I use Express Pay religiously and constantly. For each transaction there is a .50 fee. Today I go to cash out and get an error message that I've cashed out 5 times in 24 hours. Try again tomorrow. I swear someone at Lyft has it in for me


----------



## Docaces (Aug 12, 2015)

Why r u cashing out five times a day?


----------



## Drivingforprofit (Jan 14, 2017)

Docaces said:


> Why r u cashing out five times a day?


Because I want to!


----------



## Docaces (Aug 12, 2015)

Ok....im sure they have it in for you.


----------



## emmhope (Jul 10, 2017)

This is so funny ! isn’t it in the tos , you can only cash out up to 4 times ?


----------



## chitown73 (Jul 18, 2017)

Docaces said:


> Why r u cashing out five times a day?


Probably the stupidest thing I've heard someone complain about..smdh. There is no logical reason to cash out that many times every day... unless your smoking meth or crack and needed your fix.


----------



## MrMikeNC (Feb 16, 2017)

I actually didn't know there was a limit, but I guess it makes sense. I've cashed out maybe two times in a row once or twice, but usually it works out where I cash out just once a day when I do Lyft.


----------



## Drivingforprofit (Jan 14, 2017)

chitown73 said:


> Probably the stupidest thing I've heard someone complain about..smdh. There is no logical reason to cash out that many times every day... unless your smoking meth or crack and needed your fix.[/QUOTE
> I consider you an idiot for jumping to such a low class solution. I don't have to explain to you nor Lyft why I cash out as much as I do. Lyfy plays a lot of games and I do not trust em. What if a passenger arbitrarily decided to make up some shit; if they suspend you, you cannot cash out.





emmhope said:


> This is so funny ! isn't it in the tos , you can only cash out up to 4 times ?


Nope


chitown73 said:


> Probably the stupidest thing I've heard someone complain about..smdh. There is no logical reason to cash out that many times every day... unless your smoking meth or crack and needed your fix.

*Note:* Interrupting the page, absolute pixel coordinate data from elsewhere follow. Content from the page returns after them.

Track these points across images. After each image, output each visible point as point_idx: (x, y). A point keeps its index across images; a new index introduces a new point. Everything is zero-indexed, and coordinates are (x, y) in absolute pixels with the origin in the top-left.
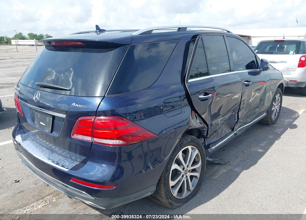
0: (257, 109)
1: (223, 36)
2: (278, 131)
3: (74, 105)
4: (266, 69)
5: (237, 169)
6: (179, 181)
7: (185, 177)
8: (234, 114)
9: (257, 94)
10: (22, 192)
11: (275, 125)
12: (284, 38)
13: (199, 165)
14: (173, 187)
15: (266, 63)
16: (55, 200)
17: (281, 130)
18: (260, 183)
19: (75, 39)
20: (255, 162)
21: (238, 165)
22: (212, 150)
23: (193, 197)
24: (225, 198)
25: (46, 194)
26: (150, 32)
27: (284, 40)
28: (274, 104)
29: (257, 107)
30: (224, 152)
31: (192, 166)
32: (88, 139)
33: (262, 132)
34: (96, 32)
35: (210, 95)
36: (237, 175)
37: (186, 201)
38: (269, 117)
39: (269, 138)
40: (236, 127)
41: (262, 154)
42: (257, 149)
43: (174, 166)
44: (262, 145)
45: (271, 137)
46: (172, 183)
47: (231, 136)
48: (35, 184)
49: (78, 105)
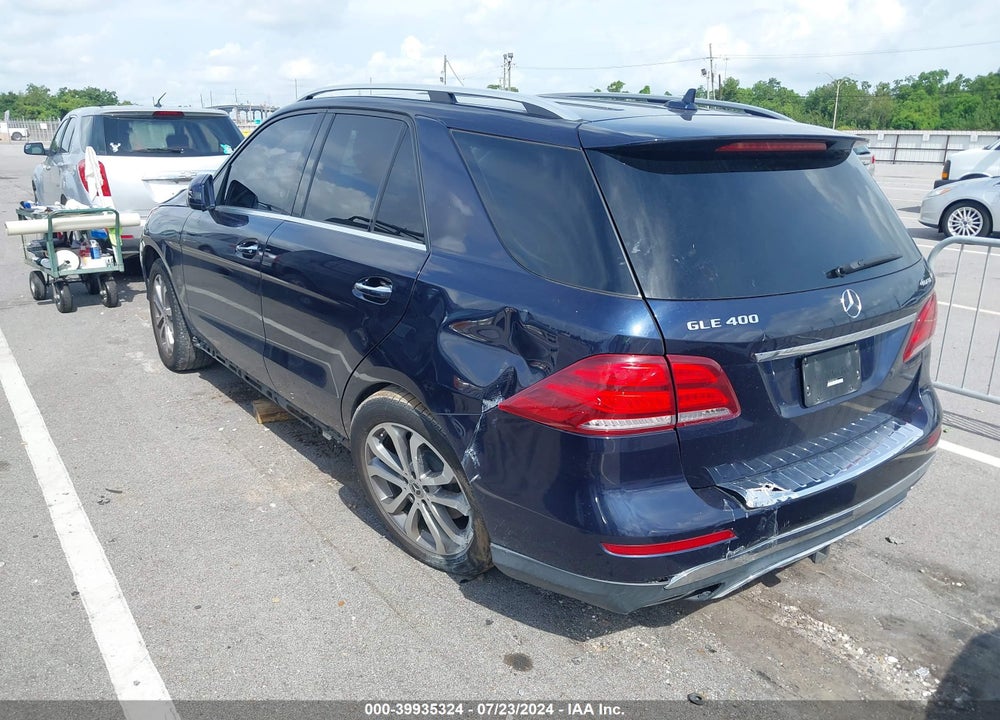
12: (159, 105)
19: (778, 136)
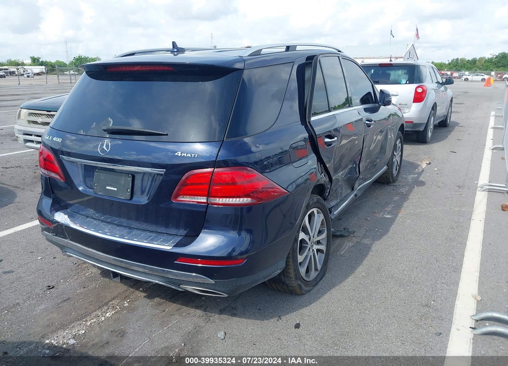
0: (378, 160)
1: (339, 57)
2: (404, 190)
3: (180, 155)
4: (388, 103)
5: (366, 241)
6: (307, 256)
7: (311, 250)
8: (354, 166)
9: (379, 137)
10: (67, 299)
11: (397, 183)
12: (391, 61)
13: (324, 236)
14: (300, 264)
15: (388, 95)
16: (127, 304)
17: (407, 189)
18: (399, 254)
20: (386, 231)
21: (365, 236)
22: (334, 216)
23: (321, 279)
24: (363, 276)
25: (110, 298)
26: (258, 53)
27: (392, 62)
28: (395, 153)
29: (377, 158)
30: (341, 221)
31: (318, 236)
32: (203, 200)
33: (383, 193)
34: (172, 52)
35: (336, 138)
36: (368, 248)
37: (315, 283)
38: (389, 172)
39: (394, 200)
40: (356, 186)
41: (392, 221)
42: (383, 214)
43: (302, 236)
44: (388, 209)
45: (396, 198)
46: (300, 258)
47: (352, 198)
48: (84, 288)
49: (185, 154)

Who are you to make any assumptions about me or my circumstances? You dont know me; but your comments here reveals a lot about your low level of thinking and perceiving. If you cannot add anything meaningful to a discussion; keep your pie hole shut!


----------



## chitown73 (Jul 18, 2017)

Drivingforprofit said:


> Nope
> 
> Who are you to make any assumptions about me or my circumstances? You dont know me; but your comments here reveals a lot about your low level of thinking and perceiving. If you cannot add anything meaningful to a discussion; keep your pie hole shut!

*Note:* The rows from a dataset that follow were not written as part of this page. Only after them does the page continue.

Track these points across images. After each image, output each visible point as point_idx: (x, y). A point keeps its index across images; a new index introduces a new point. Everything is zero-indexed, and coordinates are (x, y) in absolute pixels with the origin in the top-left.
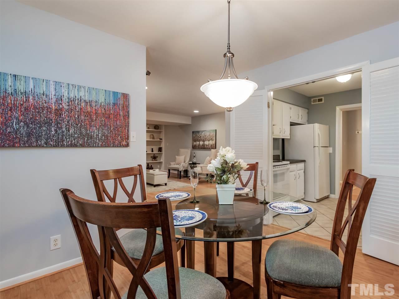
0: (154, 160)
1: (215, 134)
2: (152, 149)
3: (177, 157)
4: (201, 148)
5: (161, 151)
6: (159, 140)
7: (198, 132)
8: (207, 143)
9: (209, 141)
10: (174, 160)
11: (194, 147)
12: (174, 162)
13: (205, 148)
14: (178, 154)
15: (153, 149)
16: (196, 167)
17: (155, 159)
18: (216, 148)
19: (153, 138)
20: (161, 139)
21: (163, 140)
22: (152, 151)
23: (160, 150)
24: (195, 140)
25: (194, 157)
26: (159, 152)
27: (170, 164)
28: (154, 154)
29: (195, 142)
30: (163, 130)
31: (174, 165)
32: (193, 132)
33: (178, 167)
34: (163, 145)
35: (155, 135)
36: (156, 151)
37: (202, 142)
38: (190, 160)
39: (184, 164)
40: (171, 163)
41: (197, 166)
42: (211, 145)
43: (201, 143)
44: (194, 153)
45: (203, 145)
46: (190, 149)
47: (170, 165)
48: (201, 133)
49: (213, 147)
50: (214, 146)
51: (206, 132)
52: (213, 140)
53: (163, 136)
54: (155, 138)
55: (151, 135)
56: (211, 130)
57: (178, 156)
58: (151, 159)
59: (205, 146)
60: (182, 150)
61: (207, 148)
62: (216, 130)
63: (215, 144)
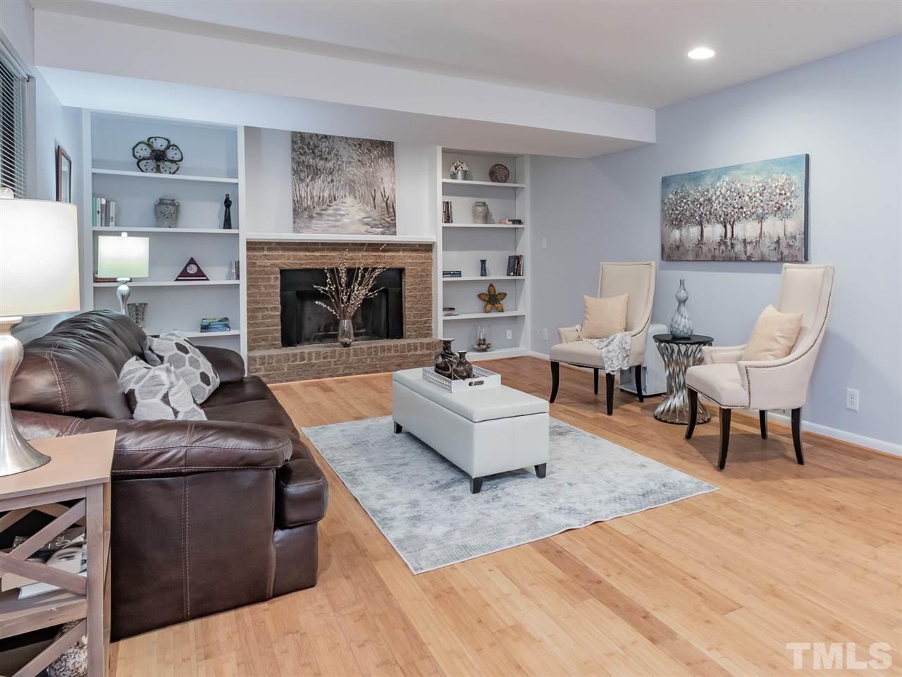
0: (489, 306)
1: (798, 179)
2: (483, 262)
3: (589, 300)
4: (714, 259)
5: (517, 273)
6: (510, 225)
7: (695, 177)
8: (746, 230)
9: (761, 219)
10: (580, 315)
11: (671, 254)
12: (578, 327)
13: (736, 259)
14: (597, 290)
15: (487, 264)
16: (700, 361)
17: (493, 305)
18: (806, 259)
19: (487, 217)
20: (519, 222)
21: (527, 225)
22: (484, 272)
23: (515, 265)
24: (674, 219)
25: (682, 302)
26: (508, 275)
27: (560, 334)
28: (491, 285)
29: (679, 227)
30: (526, 184)
31: (579, 339)
32: (666, 182)
33: (599, 352)
34: (525, 248)
35: (494, 205)
36: (497, 273)
37: (719, 229)
38: (653, 319)
39: (628, 339)
40: (562, 330)
41: (707, 359)
42: (778, 242)
43: (714, 232)
44: (682, 282)
45: (722, 242)
46: (653, 263)
47: (561, 342)
48: (708, 181)
49: (786, 252)
50: (798, 243)
51: (739, 172)
52: (788, 216)
53: (524, 208)
54: (494, 217)
55: (477, 204)
56: (774, 162)
57: (594, 296)
58: (481, 304)
59: (739, 247)
60: (612, 269)
61: (749, 259)
62: (807, 157)
63: (800, 237)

You must be doing something wrong if your that paranoid about being suspended or deactivated. I can shut your pie hole anytime bud.
Try reading the TOS that YOU agreed to when you signed up and then you don't have to cry about such stupid cr*p.


----------



## Drivingforprofit (Jan 14, 2017)

chitown73 said:


> You must be doing something wrong if your that paranoid about being suspended or deactivated. I can shut your pie hole anytime bud.
> Try reading the TOS that YOU agreed to when you signed up and then you don't have to cry about such stupid cr*p.


First, there is no mention in the TOS with regard to any limitation on me accessing my earnings. Secondly, the only thing that could be perceived as wrongdoing is my calling Lyft out on their myriad of schemes as well as the variations of their manipulations. Trust me, they retaliate. Since you had to make a worthless comment.


----------



## chitown73 (Jul 18, 2017)

Drivingforprofit said:


> First, there is no mention in the TOS with regard to any limitation on me accessing my earnings. Secondly, the only thing that could be perceived as wrongdoing is my calling Lyft out on their myriad of schemes as well as the variations of their manipulations. Trust me, they retaliate. Since you had to make a worthless comment.


Learn how to read d*bag -
Taken straight from Lyft's website


----------



## Drivingforprofit (Jan 14, 2017)

Eve


chitown73 said:


> Learn how to read d*bag -
> Taken straight from Lyft's website


Even more infuriating since I cashed out twice.


----------



## Massdahtee85 (Apr 27, 2019)

I just want to add that I use express pay at times because other than getting va disability I drive with lyft. Recently I had a day where I needed to use express pay multiple times just to pay for gas. And I’m am stuck at a gas station with no gas because of that limit


----------